Design files in text formats:
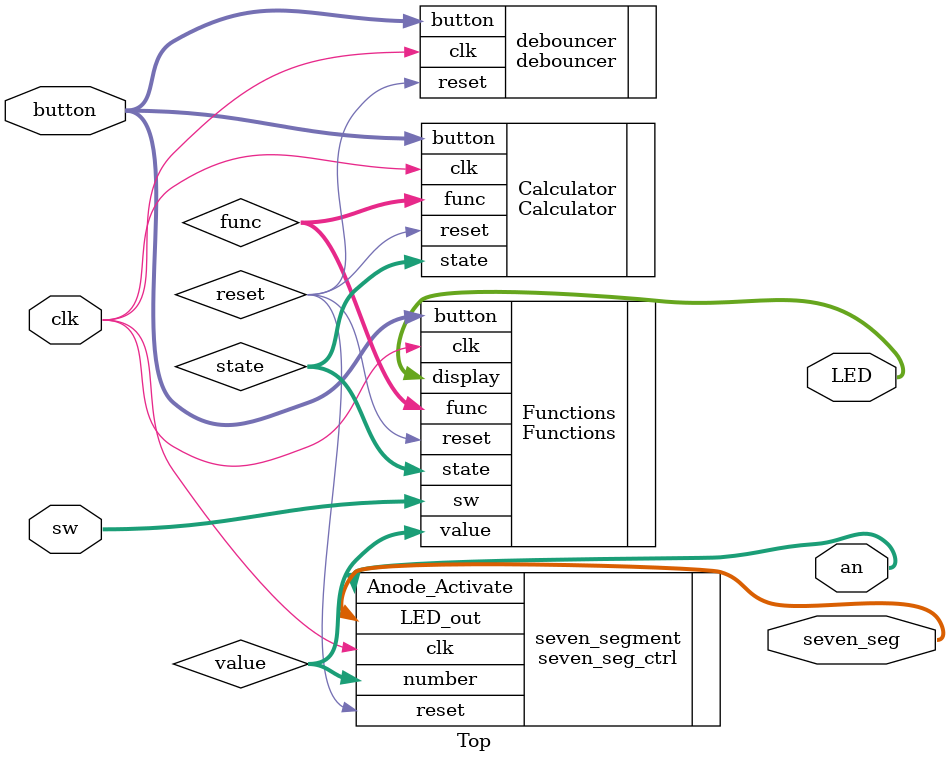
<source format=v>
`timescale 1ns / 1ps

module Top(
    input clk,
    input [2:0] button,
    input [15:0] sw,
`ifdef SIM
    output [32:0] board_display,
`endif
    output [3:0] an,
    output [6:0] seven_seg,
    output [15:0] LED    
    );
    
    wire reset; 
    wire [3:0] func;
    wire [3:0] state;
    wire [15:0] value;
    
    parameter input_A = 4'b0001,
              input_B = 4'b0010,
              answer = 4'b0100,
              last_value = 4'b1000,
              addition = 3'b001,
              subtract = 3'b010,
              equal = 3'b100;
    
    
`ifdef SIM parameter threshold = 32'd100;
`else parameter threshold = 32'd100_000_000;
`endif
`ifdef SIM assign board_display = {value, LED};
`endif

    debouncer #(
        .threshold(threshold)) debouncer( .clk(clk), .button(button), .reset(reset));

    Calculator #(
        .input_A(input_A), .input_B(input_B), .answer(answer), .last_value(last_value),
        .addition(addition), .subtract(subtract), .equal(equal))
    Calculator( .clk(clk), .reset(reset), .button(button), .func(func), .state(state));

    Functions #(
        .input_A(input_A), .input_B(input_B), .answer(answer), .last_value(last_value),
        .addition(addition), .subtract(subtract), .equal(equal))       
    Functions( .clk(clk), .reset(reset), .sw(sw), .state(state), .button(button), .func(func), .value(value), .display(LED));
    
    seven_seg_ctrl seven_segment( .clk(clk), .reset(reset), .number(value), .LED_out(seven_seg), .Anode_Activate(an));
    
endmodule

</source>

• _Try it_
Set down all entries above again, exactly, without images.

• _Solution for this problem_
<source format=v>
`timescale 1ns / 1ps

module Top(
    input clk,
    input [2:0] button,
    input [15:0] sw,
`ifdef SIM
    output [32:0] board_display,
`endif
    output [3:0] an,
    output [6:0] seven_seg,
    output [15:0] LED    
    );
    
    wire reset; 
    wire [3:0] func;
    wire [3:0] state;
    wire [15:0] value;
    
    parameter input_A = 4'b0001,
              input_B = 4'b0010,
              answer = 4'b0100,
              last_value = 4'b1000,
              addition = 3'b001,
              subtract = 3'b010,
              equal = 3'b100;
    
    
`ifdef SIM parameter threshold = 32'd100;
`else parameter threshold = 32'd100_000_000;
`endif
`ifdef SIM assign board_display = {value, LED};
`endif

    debouncer #(
        .threshold(threshold)) debouncer( .clk(clk), .button(button), .reset(reset));

    Calculator #(
        .input_A(input_A), .input_B(input_B), .answer(answer), .last_value(last_value),
        .addition(addition), .subtract(subtract), .equal(equal))
    Calculator( .clk(clk), .reset(reset), .button(button), .func(func), .state(state));

    Functions #(
        .input_A(input_A), .input_B(input_B), .answer(answer), .last_value(last_value),
        .addition(addition), .subtract(subtract), .equal(equal))       
    Functions( .clk(clk), .reset(reset), .sw(sw), .state(state), .button(button), .func(func), .value(value), .display(LED));
    
    seven_seg_ctrl seven_segment( .clk(clk), .reset(reset), .number(value), .LED_out(seven_seg), .Anode_Activate(an));
    
endmodule

</source>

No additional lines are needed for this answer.